Calamities serve up occasions for the righteous to arise and shine.

While Reuben puts his sons’ lives on the line, Judah puts his own life as surety and later he will offer himself as a slave in exchange for Benjamin. It is shamefully obvious that Reuben was seizing the opportunity to be the man of the hour when he subjected his sons to the capital punishment for added effect. However, Israel’s response was blatant, ”My son shall not go down with you…” On one hand, Reuben did not have a good standing with his father, on the other, his offer was absurd to say the least.

Judah rose swiftly to the occasion and secured Israel’s trust because he spoke sensibly, coherently and soberly. Indeed, he showed that he had the entire family’s wellbeing in mind. While Reuben harped on Benjamin, Judah was concerned about the food they could have bought if only Israel had not been so indecisive: For if we had not delayed, surely by now we could have returned twice. Without Judah’s wise and selfless intervention, the famine and Joseph’s placement in Egypt would have come to nothing.

Problem set
1 - In the passage about Reuben and Judah, what does Judah put up as surety?
2 - Carry on the commentary about Reuben and Judah, picking up right after its final sentence.

Data listing
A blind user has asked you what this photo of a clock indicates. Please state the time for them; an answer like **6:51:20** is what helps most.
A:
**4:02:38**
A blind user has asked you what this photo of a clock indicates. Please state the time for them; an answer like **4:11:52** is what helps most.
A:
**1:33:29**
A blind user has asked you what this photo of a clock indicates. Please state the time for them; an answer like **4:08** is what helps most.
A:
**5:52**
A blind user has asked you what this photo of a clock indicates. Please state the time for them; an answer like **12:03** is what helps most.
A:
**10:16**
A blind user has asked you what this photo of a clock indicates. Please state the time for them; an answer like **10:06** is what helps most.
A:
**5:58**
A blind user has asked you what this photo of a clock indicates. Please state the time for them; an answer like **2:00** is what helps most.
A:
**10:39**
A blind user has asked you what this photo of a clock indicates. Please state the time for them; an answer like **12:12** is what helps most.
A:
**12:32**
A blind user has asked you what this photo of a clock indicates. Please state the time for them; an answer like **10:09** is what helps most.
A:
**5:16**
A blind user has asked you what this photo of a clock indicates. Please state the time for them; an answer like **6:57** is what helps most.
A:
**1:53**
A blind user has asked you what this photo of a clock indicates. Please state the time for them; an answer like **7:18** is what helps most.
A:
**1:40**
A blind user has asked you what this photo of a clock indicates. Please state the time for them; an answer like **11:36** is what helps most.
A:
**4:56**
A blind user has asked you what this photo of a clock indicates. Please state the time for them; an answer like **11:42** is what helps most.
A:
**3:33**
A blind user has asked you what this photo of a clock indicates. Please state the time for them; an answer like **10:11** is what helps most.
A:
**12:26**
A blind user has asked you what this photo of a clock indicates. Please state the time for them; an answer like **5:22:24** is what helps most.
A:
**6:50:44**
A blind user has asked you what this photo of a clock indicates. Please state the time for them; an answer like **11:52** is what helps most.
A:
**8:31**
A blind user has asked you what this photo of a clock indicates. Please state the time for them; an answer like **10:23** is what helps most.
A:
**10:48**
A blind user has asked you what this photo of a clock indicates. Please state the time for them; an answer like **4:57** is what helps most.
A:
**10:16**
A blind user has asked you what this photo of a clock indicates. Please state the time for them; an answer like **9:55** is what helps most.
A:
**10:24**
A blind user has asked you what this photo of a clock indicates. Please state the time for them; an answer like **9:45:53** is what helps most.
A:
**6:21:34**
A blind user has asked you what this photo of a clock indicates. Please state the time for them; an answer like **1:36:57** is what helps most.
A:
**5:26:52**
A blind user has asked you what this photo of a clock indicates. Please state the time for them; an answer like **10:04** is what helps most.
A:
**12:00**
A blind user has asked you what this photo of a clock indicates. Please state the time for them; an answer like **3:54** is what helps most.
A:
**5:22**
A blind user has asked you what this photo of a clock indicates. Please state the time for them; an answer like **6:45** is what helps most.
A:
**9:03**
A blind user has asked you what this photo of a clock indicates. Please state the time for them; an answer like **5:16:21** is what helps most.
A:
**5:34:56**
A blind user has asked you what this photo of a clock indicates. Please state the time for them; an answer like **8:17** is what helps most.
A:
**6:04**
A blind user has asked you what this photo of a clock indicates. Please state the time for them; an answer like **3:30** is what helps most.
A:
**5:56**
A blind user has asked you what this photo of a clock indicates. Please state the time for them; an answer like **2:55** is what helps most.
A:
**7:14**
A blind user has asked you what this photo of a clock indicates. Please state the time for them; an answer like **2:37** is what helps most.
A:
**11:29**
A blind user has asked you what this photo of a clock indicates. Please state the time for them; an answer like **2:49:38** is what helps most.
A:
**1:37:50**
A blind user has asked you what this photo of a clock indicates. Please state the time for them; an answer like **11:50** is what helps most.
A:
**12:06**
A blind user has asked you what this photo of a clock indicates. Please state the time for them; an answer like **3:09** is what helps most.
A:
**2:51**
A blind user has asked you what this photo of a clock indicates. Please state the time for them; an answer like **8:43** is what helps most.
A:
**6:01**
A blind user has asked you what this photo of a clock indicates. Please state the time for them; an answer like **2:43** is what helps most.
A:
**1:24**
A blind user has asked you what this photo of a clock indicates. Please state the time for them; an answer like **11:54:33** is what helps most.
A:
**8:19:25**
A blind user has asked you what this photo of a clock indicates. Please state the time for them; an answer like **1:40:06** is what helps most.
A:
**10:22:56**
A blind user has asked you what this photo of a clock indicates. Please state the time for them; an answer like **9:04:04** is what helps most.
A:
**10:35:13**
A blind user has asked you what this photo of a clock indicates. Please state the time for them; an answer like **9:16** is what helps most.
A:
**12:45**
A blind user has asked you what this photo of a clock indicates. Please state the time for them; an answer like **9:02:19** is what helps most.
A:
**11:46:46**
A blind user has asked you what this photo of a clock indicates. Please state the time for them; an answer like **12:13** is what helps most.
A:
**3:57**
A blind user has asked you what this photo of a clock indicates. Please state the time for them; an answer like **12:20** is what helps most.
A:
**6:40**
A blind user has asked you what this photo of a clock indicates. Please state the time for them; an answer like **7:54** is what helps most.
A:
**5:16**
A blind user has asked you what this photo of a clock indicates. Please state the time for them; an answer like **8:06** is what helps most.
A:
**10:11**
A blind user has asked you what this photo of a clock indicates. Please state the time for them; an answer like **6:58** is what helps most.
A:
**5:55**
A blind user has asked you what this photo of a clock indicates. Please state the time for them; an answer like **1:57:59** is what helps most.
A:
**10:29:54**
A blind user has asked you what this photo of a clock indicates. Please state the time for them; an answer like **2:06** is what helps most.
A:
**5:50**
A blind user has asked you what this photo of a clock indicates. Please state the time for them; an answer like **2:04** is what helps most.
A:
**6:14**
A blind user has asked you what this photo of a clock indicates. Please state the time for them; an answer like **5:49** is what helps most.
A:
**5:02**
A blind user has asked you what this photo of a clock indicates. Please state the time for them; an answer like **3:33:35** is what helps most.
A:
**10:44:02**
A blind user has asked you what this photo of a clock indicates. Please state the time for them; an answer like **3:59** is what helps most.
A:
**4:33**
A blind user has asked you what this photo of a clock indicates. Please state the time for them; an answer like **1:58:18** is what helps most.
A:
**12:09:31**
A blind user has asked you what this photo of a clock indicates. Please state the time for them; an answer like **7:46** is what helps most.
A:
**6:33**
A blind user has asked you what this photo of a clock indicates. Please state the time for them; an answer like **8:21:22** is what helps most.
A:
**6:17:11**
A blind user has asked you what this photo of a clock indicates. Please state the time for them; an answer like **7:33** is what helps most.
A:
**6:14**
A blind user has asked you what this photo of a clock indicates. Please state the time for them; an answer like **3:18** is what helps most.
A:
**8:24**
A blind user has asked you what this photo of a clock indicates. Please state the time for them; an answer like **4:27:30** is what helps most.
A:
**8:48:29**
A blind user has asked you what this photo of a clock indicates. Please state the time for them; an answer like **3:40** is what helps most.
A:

Outputs in order
1 - His own life.

2 -
A man’s true nature is revealed by his instincts in the face of calamity. Some people take a back seat while the rest scramble for a solution, and some look for opportunities to exalt themselves. But there are a few good men who will go for broke to save the whole community. Calamities also test one’s wisdom and resourcefulness in coming up with workable solutions.

Therefore, let us not shrink back from the challenges that are presented for us. For they are stepping stones to something much greater. Persist in maintaining a group mentality, to always have the group’s interest at heart. And God will raise you up to bring salvation to many. Judah, from this point on became a leader to his brothers and his tribe went on to become preeminent among the sons of Israel. Daniel was appointed as prophet to both Babylon and to the Jews in exile. He stood in the gap at a critical time and kept the Jews focused on the coming Messiah. He said,

Those who have insight will shine brightly like the brightness of the expanse of heaven, and those who lead the many to righteousness, like the stars forever and ever. Daniel 12:3

Likewise, God has appointed you at a critical time to stand in the gap for your family, community and company.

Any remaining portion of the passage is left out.